_Dataset excerpts_:
_____

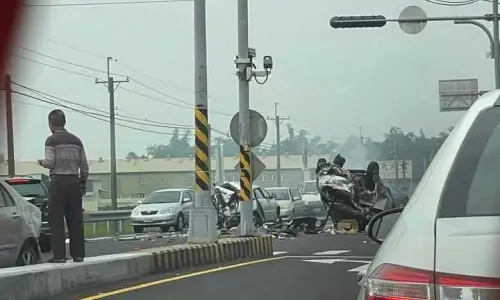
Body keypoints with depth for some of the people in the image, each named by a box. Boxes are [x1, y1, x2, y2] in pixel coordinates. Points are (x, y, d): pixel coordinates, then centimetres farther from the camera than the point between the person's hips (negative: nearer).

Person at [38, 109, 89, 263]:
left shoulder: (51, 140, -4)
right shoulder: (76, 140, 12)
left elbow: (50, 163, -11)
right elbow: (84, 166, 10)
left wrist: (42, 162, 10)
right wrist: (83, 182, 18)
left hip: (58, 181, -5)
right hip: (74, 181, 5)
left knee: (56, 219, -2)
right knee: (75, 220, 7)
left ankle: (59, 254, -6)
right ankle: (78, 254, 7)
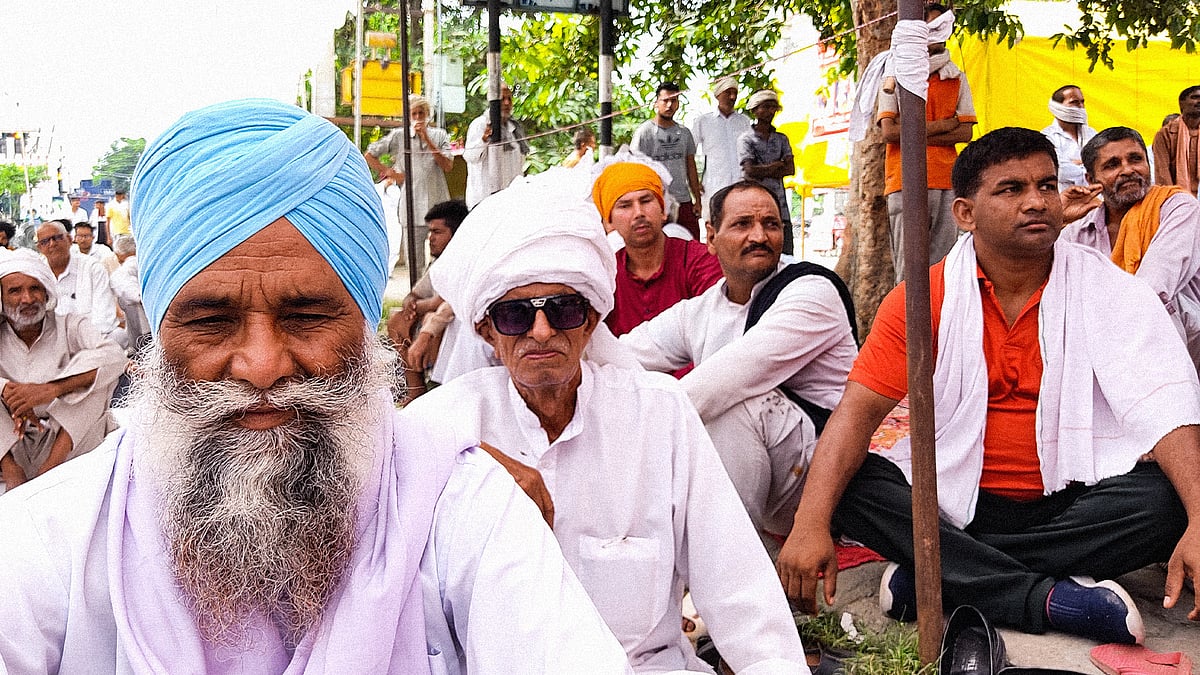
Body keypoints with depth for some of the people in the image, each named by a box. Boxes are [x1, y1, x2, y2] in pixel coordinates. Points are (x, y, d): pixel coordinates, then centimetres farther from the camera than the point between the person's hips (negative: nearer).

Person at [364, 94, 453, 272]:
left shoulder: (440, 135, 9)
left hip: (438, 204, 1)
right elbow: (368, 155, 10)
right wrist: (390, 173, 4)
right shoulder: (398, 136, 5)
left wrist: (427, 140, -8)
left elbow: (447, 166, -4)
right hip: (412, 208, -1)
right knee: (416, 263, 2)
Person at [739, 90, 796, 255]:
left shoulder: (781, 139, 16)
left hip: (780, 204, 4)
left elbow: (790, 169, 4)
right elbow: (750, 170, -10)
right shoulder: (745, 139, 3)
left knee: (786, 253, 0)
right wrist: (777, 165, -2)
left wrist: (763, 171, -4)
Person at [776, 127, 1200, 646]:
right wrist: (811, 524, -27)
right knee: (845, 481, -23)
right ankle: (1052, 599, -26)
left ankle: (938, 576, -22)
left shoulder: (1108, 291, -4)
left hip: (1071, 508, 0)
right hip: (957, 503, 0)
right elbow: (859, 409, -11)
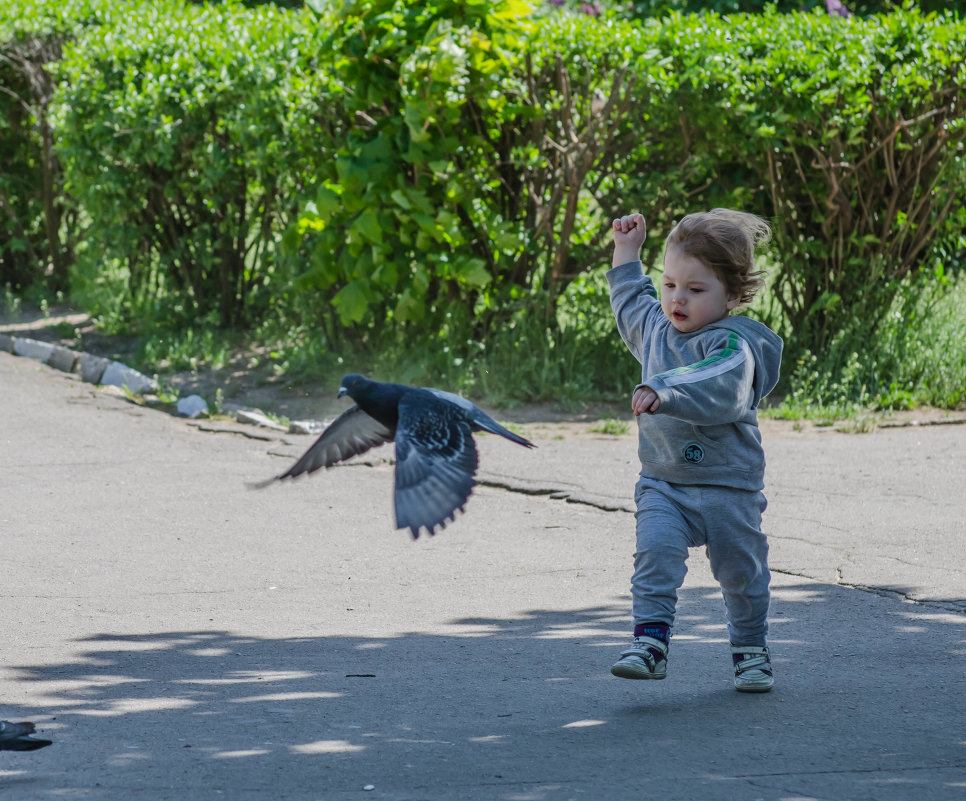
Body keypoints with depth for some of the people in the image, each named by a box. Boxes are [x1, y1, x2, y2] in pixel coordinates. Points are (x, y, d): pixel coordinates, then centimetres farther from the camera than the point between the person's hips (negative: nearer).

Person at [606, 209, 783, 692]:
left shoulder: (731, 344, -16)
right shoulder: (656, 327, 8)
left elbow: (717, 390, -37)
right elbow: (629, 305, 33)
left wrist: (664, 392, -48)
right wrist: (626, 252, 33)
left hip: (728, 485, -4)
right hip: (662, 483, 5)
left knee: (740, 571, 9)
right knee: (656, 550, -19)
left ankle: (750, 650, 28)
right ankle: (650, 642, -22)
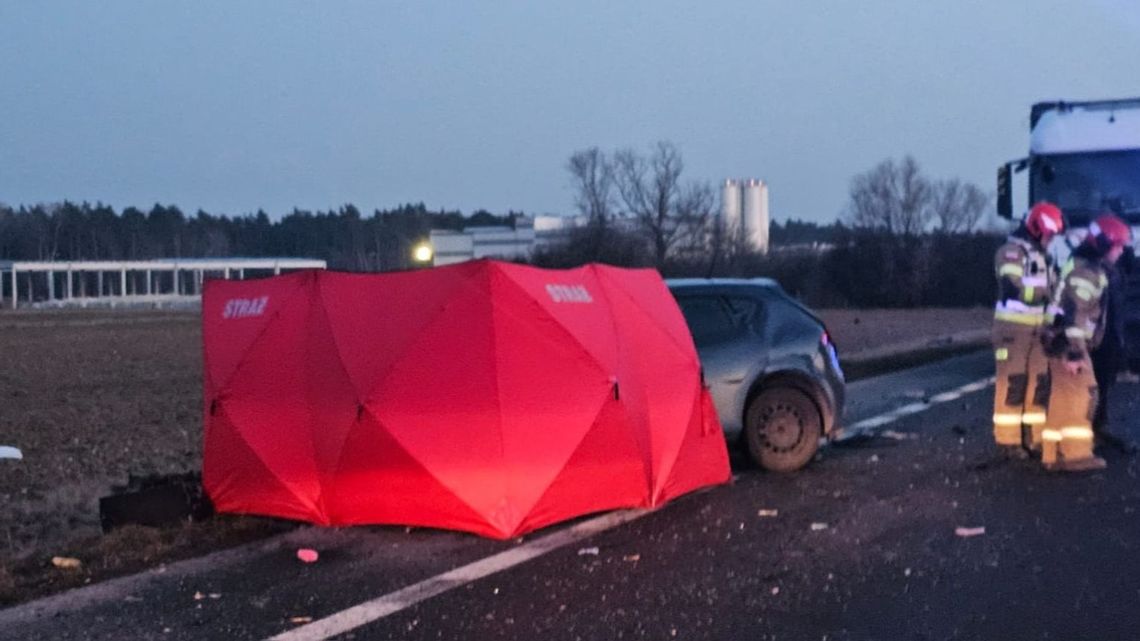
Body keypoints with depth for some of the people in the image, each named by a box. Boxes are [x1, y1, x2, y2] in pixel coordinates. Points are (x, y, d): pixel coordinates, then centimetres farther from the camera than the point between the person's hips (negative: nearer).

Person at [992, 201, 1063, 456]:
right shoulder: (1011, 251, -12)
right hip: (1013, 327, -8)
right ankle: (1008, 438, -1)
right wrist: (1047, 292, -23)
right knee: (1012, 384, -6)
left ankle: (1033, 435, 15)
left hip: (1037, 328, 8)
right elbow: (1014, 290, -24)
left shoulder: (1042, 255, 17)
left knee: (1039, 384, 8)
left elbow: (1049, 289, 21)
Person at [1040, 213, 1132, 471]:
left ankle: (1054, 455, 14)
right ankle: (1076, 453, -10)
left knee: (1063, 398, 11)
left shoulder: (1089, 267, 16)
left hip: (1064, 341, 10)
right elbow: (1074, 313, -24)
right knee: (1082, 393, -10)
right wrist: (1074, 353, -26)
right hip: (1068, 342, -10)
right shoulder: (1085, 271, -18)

_____

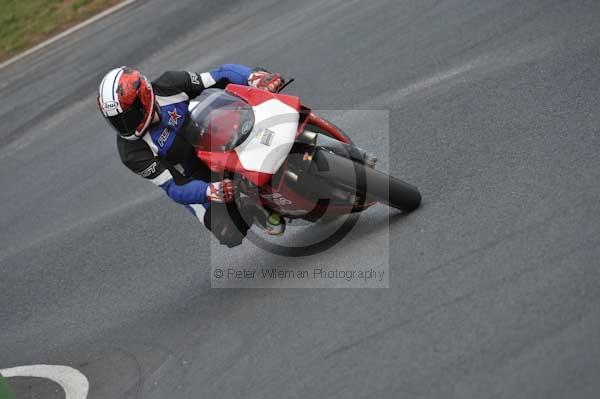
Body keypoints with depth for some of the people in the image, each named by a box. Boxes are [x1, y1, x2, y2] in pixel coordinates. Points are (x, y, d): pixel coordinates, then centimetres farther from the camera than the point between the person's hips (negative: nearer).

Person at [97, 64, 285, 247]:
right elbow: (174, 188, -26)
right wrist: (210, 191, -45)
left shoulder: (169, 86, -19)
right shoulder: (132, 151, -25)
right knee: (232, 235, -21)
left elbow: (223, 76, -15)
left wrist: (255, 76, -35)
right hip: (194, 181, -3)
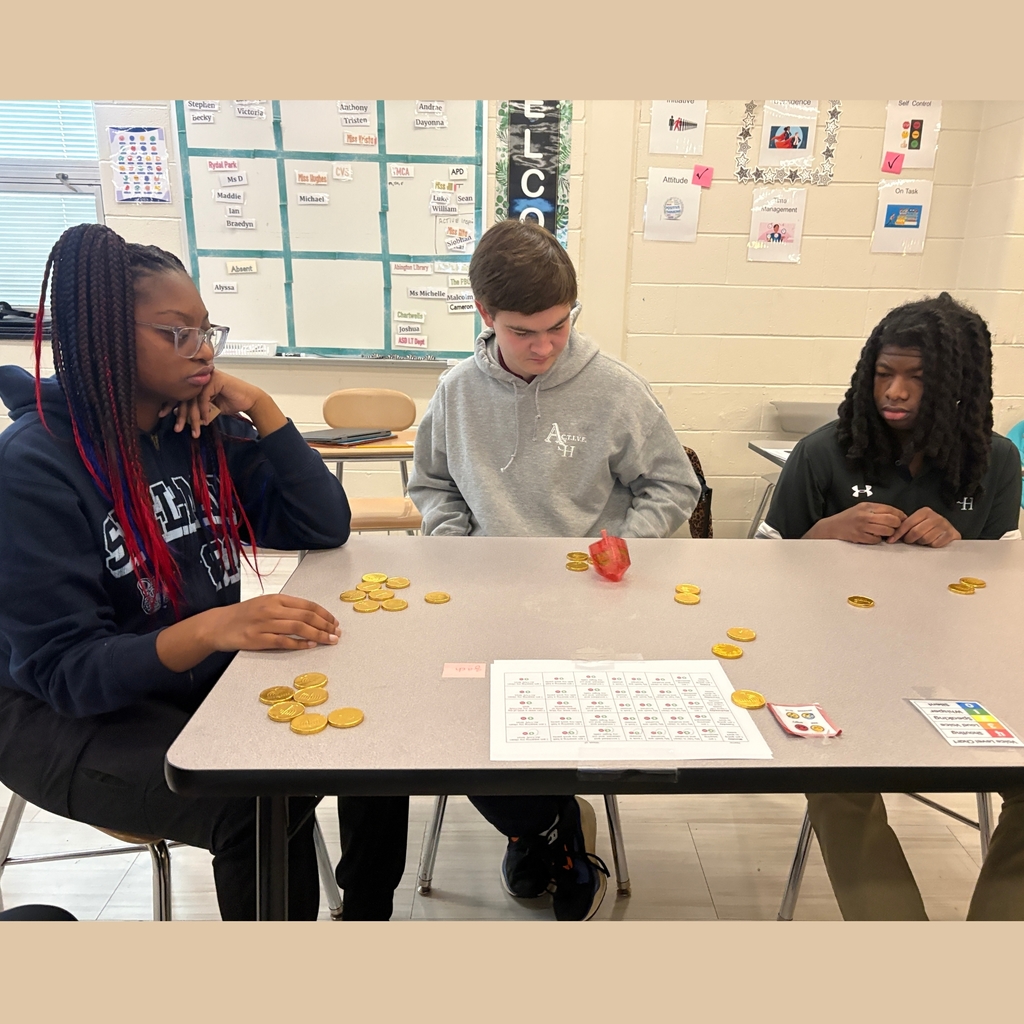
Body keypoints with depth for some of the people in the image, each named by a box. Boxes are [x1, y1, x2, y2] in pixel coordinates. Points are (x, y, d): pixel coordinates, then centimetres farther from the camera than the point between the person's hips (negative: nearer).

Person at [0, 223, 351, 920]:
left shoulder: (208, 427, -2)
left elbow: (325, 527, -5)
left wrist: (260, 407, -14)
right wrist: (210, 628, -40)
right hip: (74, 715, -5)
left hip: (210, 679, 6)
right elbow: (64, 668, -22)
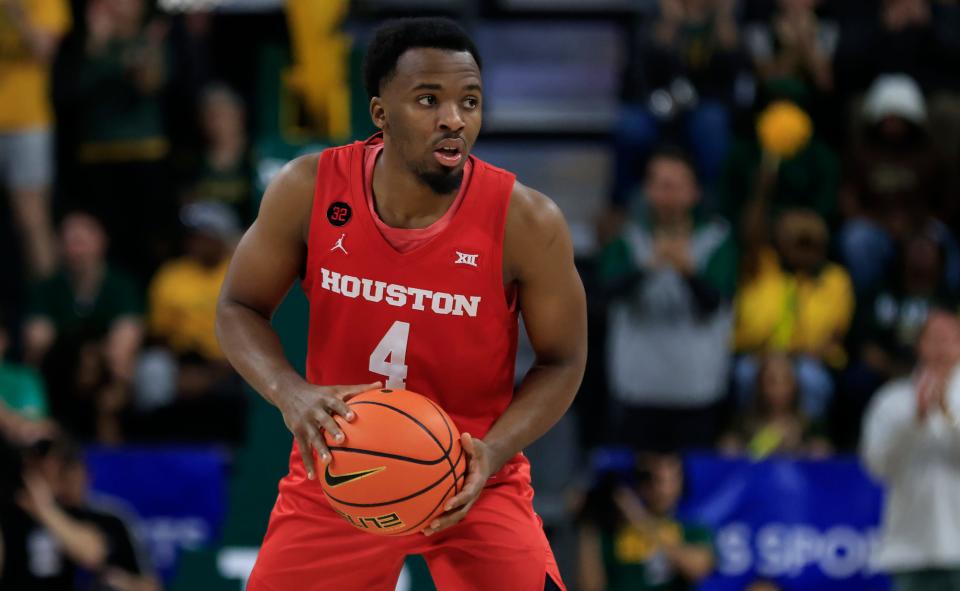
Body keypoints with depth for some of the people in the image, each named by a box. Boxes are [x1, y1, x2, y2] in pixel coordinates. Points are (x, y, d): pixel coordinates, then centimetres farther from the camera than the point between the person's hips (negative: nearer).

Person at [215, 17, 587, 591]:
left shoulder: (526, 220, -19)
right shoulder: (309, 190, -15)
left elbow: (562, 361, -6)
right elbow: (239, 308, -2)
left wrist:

_____

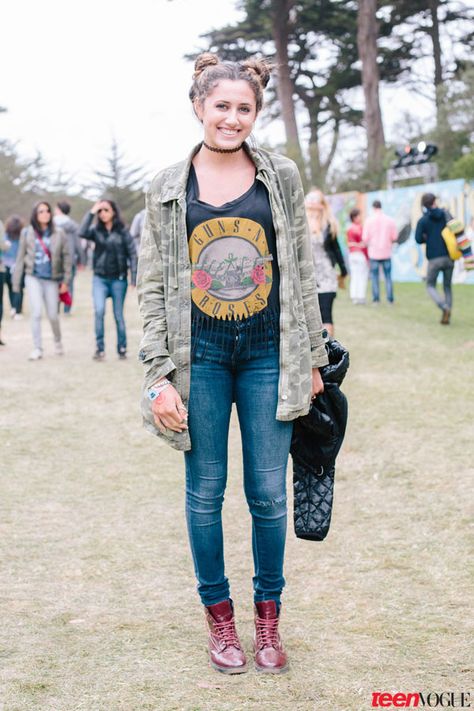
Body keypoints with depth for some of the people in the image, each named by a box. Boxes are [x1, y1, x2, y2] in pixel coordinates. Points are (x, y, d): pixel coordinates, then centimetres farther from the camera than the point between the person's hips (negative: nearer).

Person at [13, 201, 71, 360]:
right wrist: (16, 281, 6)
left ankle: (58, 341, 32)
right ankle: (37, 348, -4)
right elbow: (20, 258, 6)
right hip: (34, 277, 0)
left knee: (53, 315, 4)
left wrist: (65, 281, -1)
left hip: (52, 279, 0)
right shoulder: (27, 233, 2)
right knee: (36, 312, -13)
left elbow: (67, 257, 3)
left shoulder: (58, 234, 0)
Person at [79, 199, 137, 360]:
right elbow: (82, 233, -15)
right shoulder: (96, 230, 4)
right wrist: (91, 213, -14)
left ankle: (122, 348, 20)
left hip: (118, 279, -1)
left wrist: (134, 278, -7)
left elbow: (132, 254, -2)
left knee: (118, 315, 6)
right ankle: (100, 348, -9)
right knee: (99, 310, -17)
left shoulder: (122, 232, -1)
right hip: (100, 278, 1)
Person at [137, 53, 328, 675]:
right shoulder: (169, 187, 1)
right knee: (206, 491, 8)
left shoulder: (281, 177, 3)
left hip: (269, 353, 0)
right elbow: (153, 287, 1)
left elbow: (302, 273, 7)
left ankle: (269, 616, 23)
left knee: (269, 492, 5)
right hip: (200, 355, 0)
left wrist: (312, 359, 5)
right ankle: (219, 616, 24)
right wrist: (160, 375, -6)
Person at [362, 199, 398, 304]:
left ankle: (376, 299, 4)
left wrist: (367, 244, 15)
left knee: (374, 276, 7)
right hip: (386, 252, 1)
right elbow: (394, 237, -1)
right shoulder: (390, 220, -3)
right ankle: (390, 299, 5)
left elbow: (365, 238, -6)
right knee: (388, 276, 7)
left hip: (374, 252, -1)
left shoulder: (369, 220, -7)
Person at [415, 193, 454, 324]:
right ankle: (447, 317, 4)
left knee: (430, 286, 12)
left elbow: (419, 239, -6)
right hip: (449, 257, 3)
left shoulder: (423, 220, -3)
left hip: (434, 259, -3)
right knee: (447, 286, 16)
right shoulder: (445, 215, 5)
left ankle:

_____

_Aim of the exercise_:
From the records above, retype only the lines starting at the line that contains "right knee: (416, 263, 2)" and ending at the line that contains "left shoulder: (1108, 291, -4)", both included.

_Answer to the problem_:
right knee: (416, 263, 2)
Person at [739, 90, 796, 255]:
left shoulder: (781, 139, 16)
left hip: (780, 204, 4)
left elbow: (790, 169, 4)
right elbow: (750, 170, -10)
right shoulder: (745, 139, 3)
left knee: (786, 253, 0)
right wrist: (777, 165, -2)
left wrist: (763, 171, -4)
Person at [776, 127, 1200, 646]:
right wrist: (811, 524, -27)
right knee: (845, 481, -23)
right ankle: (1052, 599, -26)
left ankle: (938, 576, -22)
left shoulder: (1108, 291, -4)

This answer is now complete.